Aku, Tami dan Amran, duduk mengelilingi meja makan. Menikmati sarapan yang sudah disediakan Emak.
Kukeluarkan amplop putih dari tasku, "Mak, ini gaji Teteh untuk keperluan sehari-hari...'
"Nuhun Teh, semoga rezeki Teteh diluaskan, jodoh Teteh didekatkan..."
"Aamiin..." aku menengadahkan kedua tanganku, mengamini do'a Emak sambil tersenyum.
"Deuhh... do'a Emak buat Teteh udah nyerempet-nyerempet jodoh aja. Kayaknya Emak pengen Teteh cepat nikah nih," kata Tami sambil tertawa.
Pletak... kusentil jidat Tami. "Aduh Teteh nanti jidatku jadi nongnong jenong disentilin melulu." Aku tertawa mendengar omongan Tami.

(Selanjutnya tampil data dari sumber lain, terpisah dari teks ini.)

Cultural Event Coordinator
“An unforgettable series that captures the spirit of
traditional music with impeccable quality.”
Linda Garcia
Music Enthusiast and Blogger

"Mak, Teteh kerja dulu ya," kuraih tangan Emak, kucium punggung tangannya.
"Tami, Amran, Teteh kerja dulu ya," kulambaikan tanganku.
"Assalaamu'alaikum."
"Wa'alaikumsalam," serempak mereka menjawab salamku.
"Teteh, hati-hati di jalan...!" teriak Emak.
"Iya", kataku pendek sambil tersenyum pada Emak.
Kulangkahkan kakiku keluar dari rumah, sampai di pekarangan kutarik nafas dalam-dalam.
"Semangat Ririn... Semangat!" gumamku dalam hati.
Ya, aku harus semangat mencari nafkah agar keluargaku tercukupi kebutuhannya.
Sejak Bapak meninggal 2 tahun lalu, akulah yang bertindak sebagai tulang punggung keluargaku.
Sudah sejak lama Bapakku sakit-sakitan, sehingga ketika lulus SMP, aku memilih melanjutkan ke sekolah kejuruan.
Melihat kondisi keuangan keluargaku, rasanya tak mungkin aku bisa kuliah di perguruan tinggi.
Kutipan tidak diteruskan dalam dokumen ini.